If you think the US has no say in what happens in other countries’ airspace, then the case would be similar to requiring a US license in EASA airspace.

But maybe this is similar to maritime law (i.e. the United Nations Convention on the Law of the Sea 1982 (UNCLOS)) where as one case, the “flag state” is recognized to have extraterritorial powers when the ship is at sea. But all these cases seem limited to criminal law, the question is if licensing questions would always fall under criminal law, which I doubt.
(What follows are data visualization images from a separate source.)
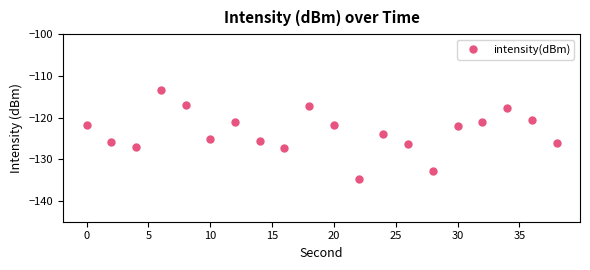

How many points are lower than both their immediate neighbors (excluding endpoints)?

5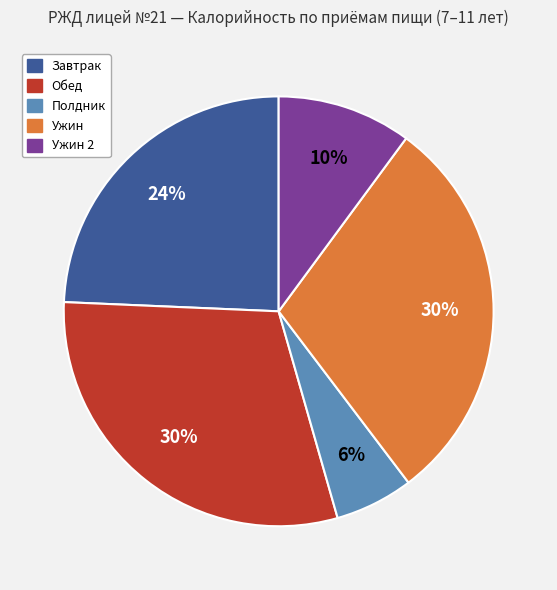

Does any single category account for the majority?

No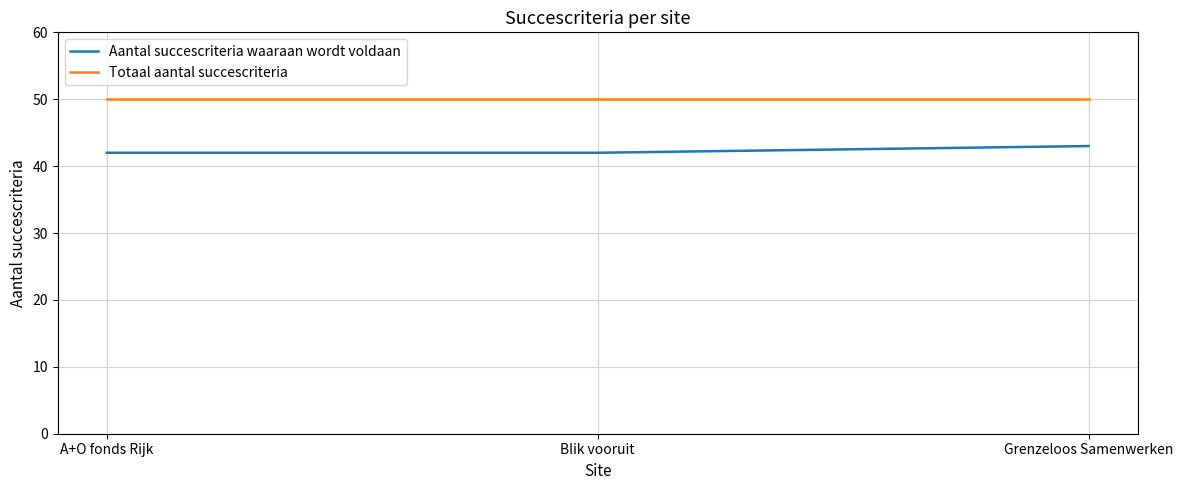

At which category is the sum across all series the highest?

Grenzeloos Samenwerken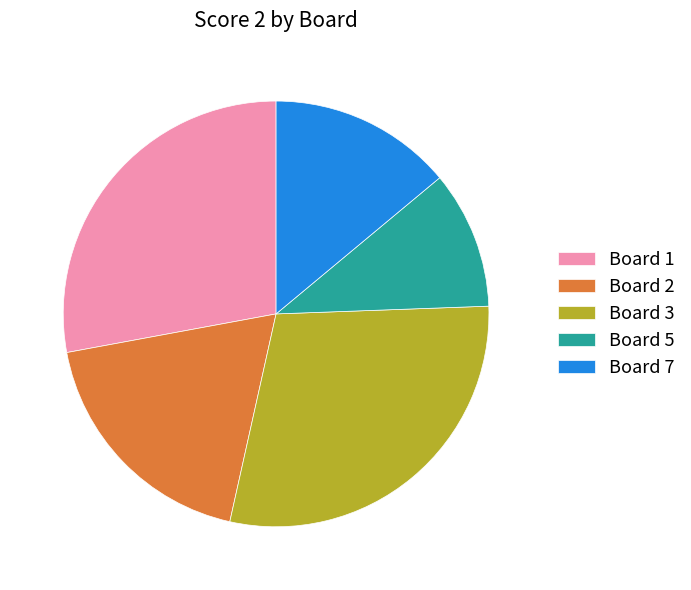

Which category has the biggest portion of the pie?

Board 3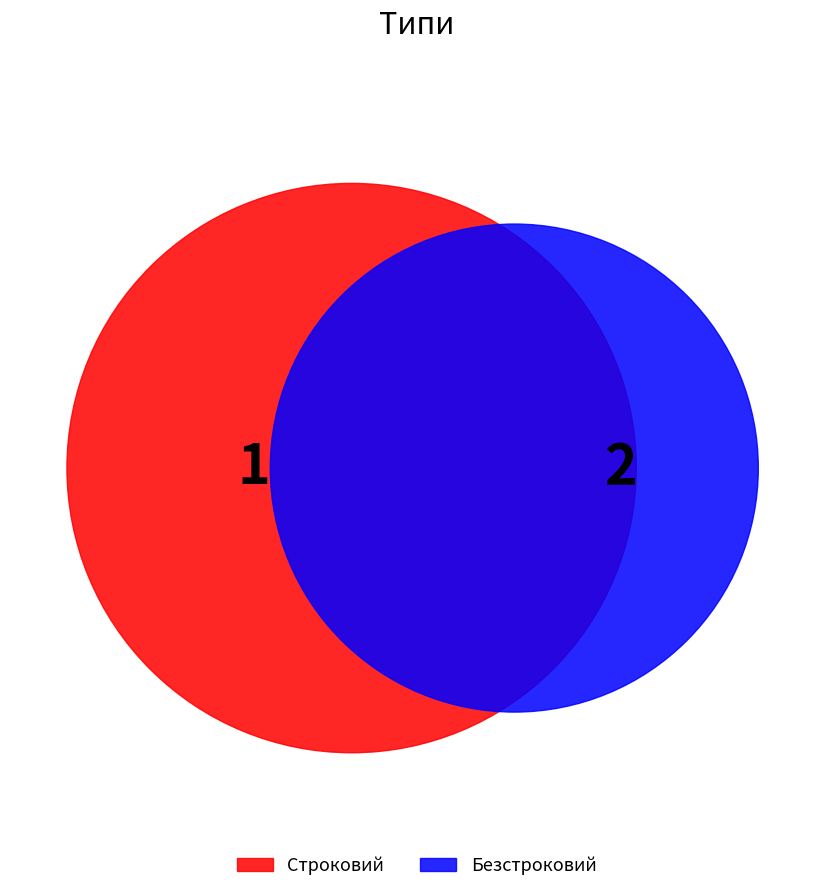

Rank the categories by value from lowest to highest.

Строковий, Безстроковий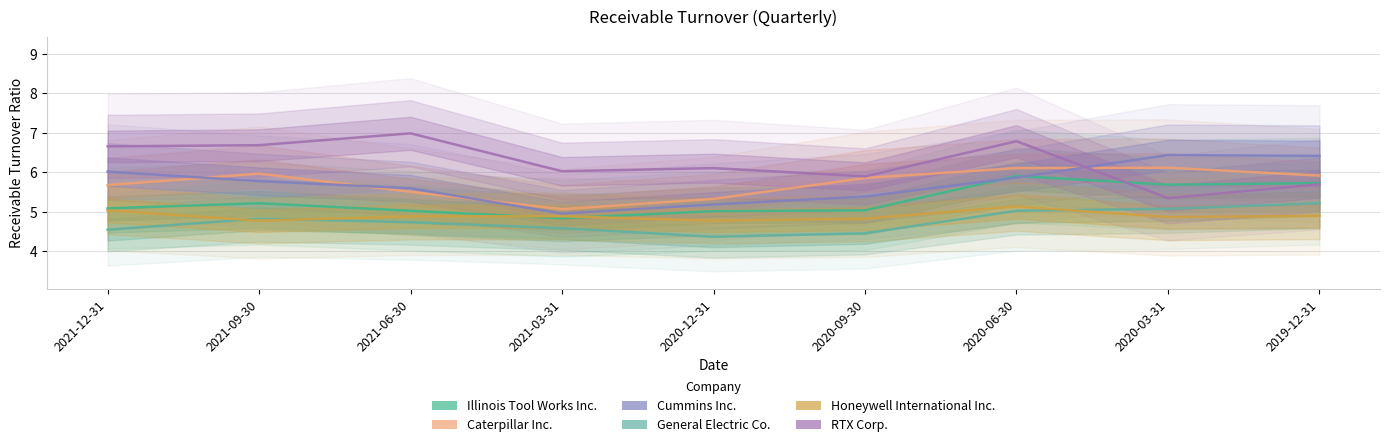

True or false: Illinois Tool Works Inc. has a value of 5.7 at 2020-03-31.

True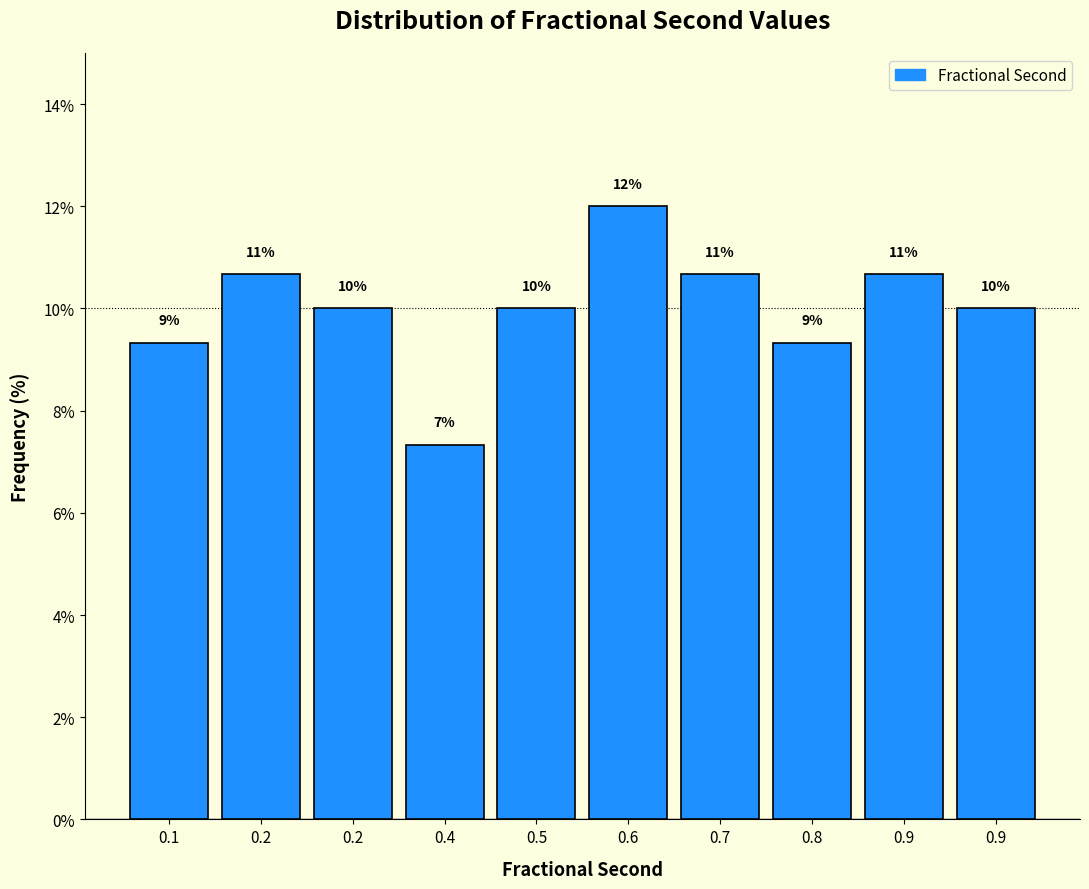

Does the chart contain any negative values?

No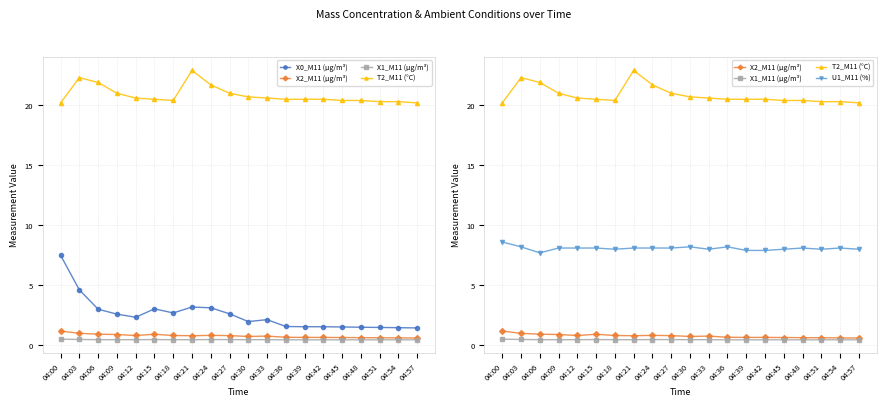

Which series has the largest total across all categories?

T2_M11 (°C)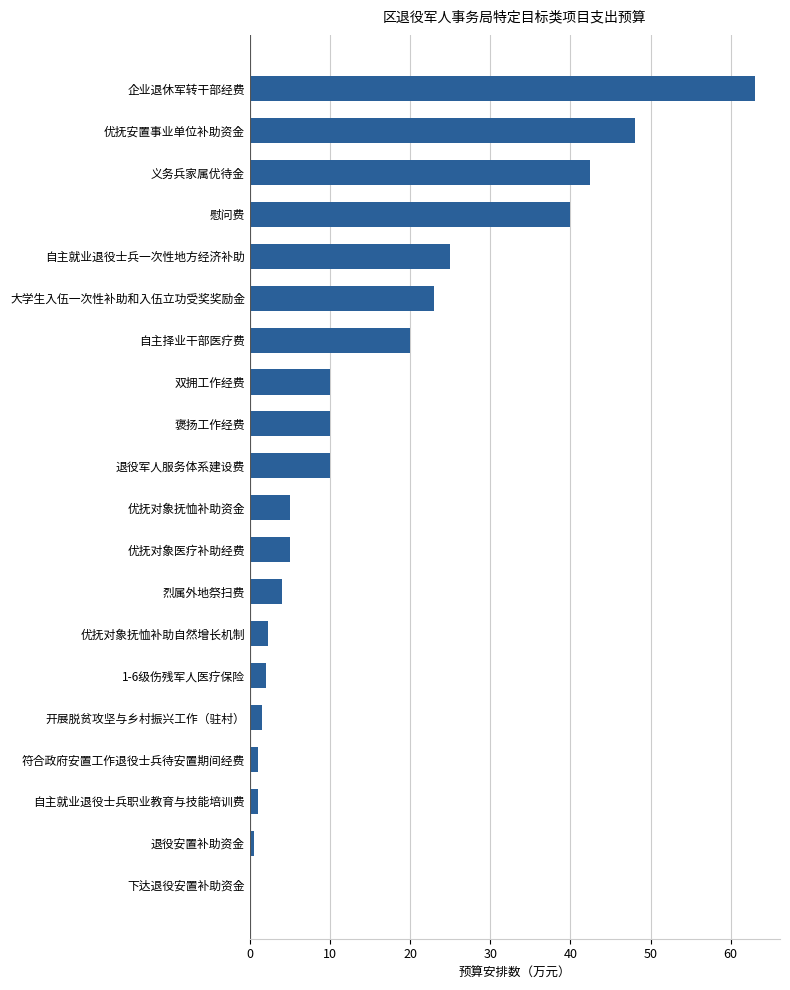

What is the maximum value shown in the chart?

63.0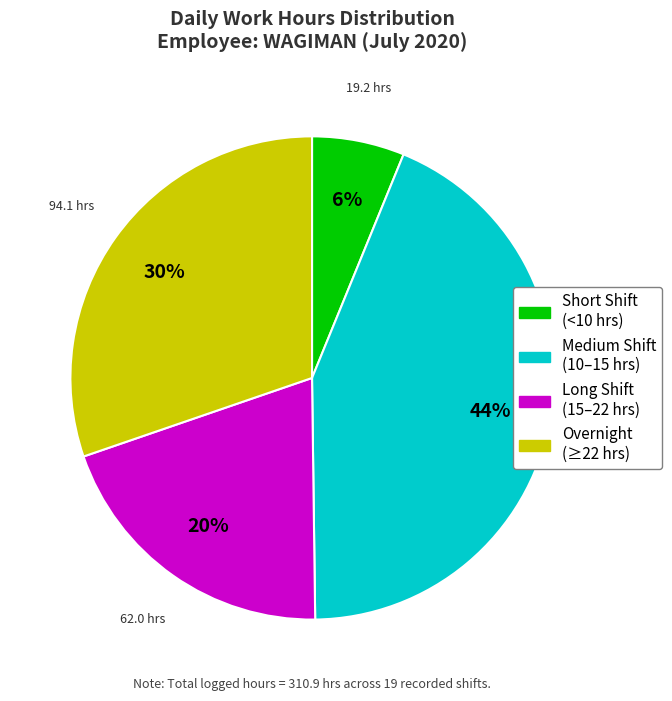

Is there any slice that represents more than half of the pie?

No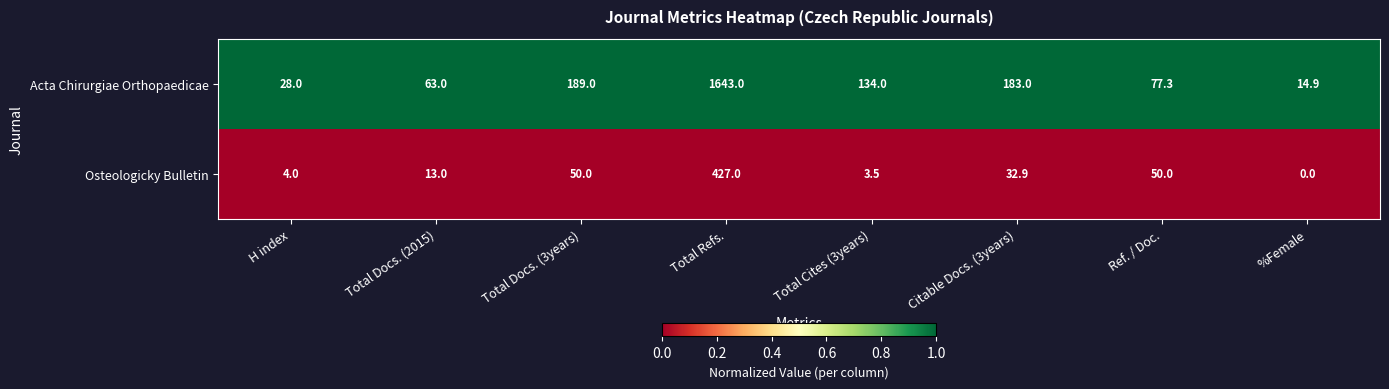

What is the difference between the highest and lowest values at Total Cites (3years)?

130.5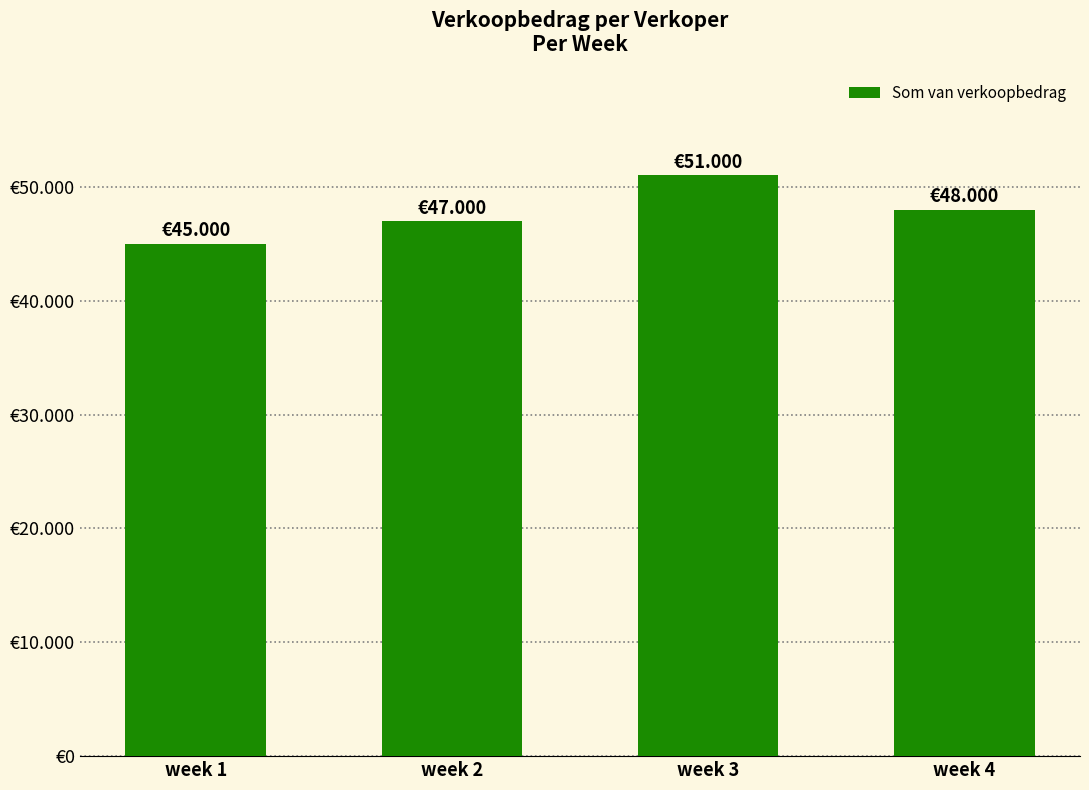

What is the value of the 3rd bar from the left?

51000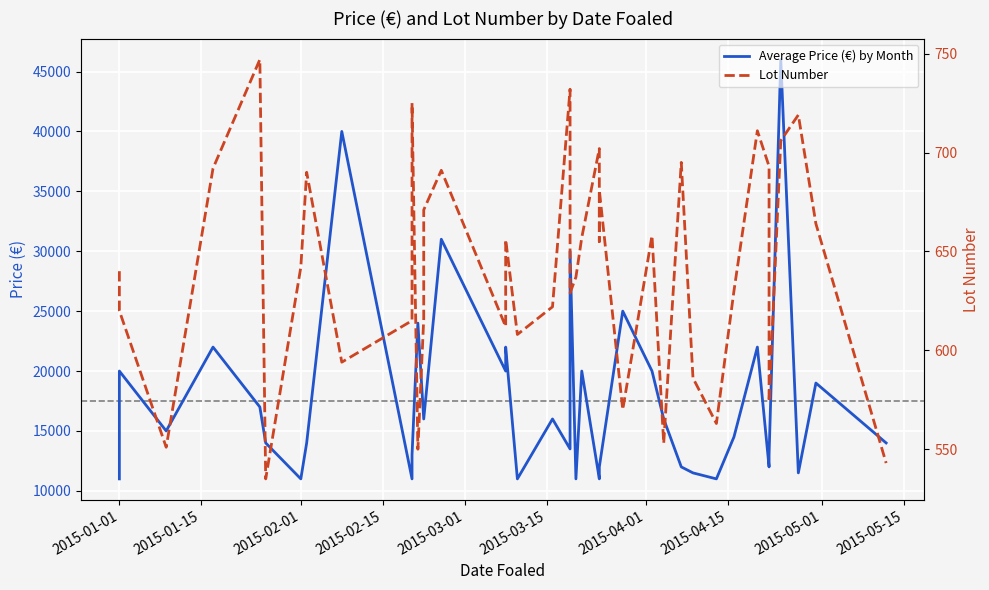

How many lines are shown in the chart?

2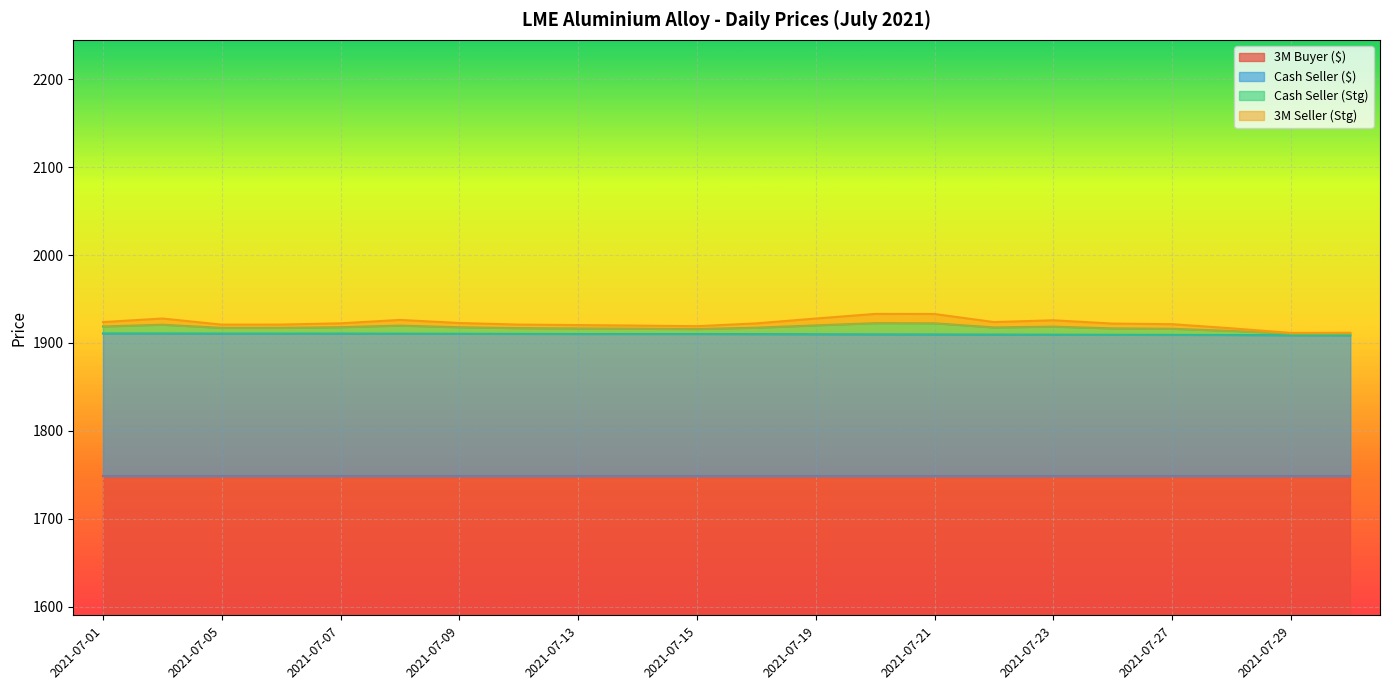

True or false: Cash Seller (Stg) has more than 2 interior local peaks.

True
Last Edited by Rwy20 at 10 Nov 21:56

Pilot licensing or airframe certification (e.g. invalid CofA) questions would be under criminal law if the CAA wants to get you, and would be under civil law if the insurance doesn’t want to pay out

As for the rest, it’s an interesting debate. The biggest problem is that we don’t get to hear of actual cases where say insurance didn’t (or did) pay out. Criminal cases one heard more about, but they are rarely if ever attempted in these obscure areas.

Administrator
Shoreham EGKA, United Kingdom

In England, it’s difficult to see how a prosecution for not having an FAA pilot certificate (which the Union politburo has deemed to be inadequate for any European resident) could possibly meet either stage of the Full Code Test of the Code for Crown Prosecutors.

That said, if there’s the remotest chance that anything we might do with an N-Reg airplane would appreciably annoy Uncle Sam, it is plainly unwise.

Glenswinton, SW Scotland, United Kingdom

the aviation friendly People’s Republic of Upper Volta, whose ruler has decided that no pilots licence is required to fly anything up to 5.7t in their airspace.

Yeah, but airplanes below 5.7 t are outlawed because they could be used to kill said ruler. But I suppose Burkina Faso and Blaise Compaore are nothing like Upper Volta.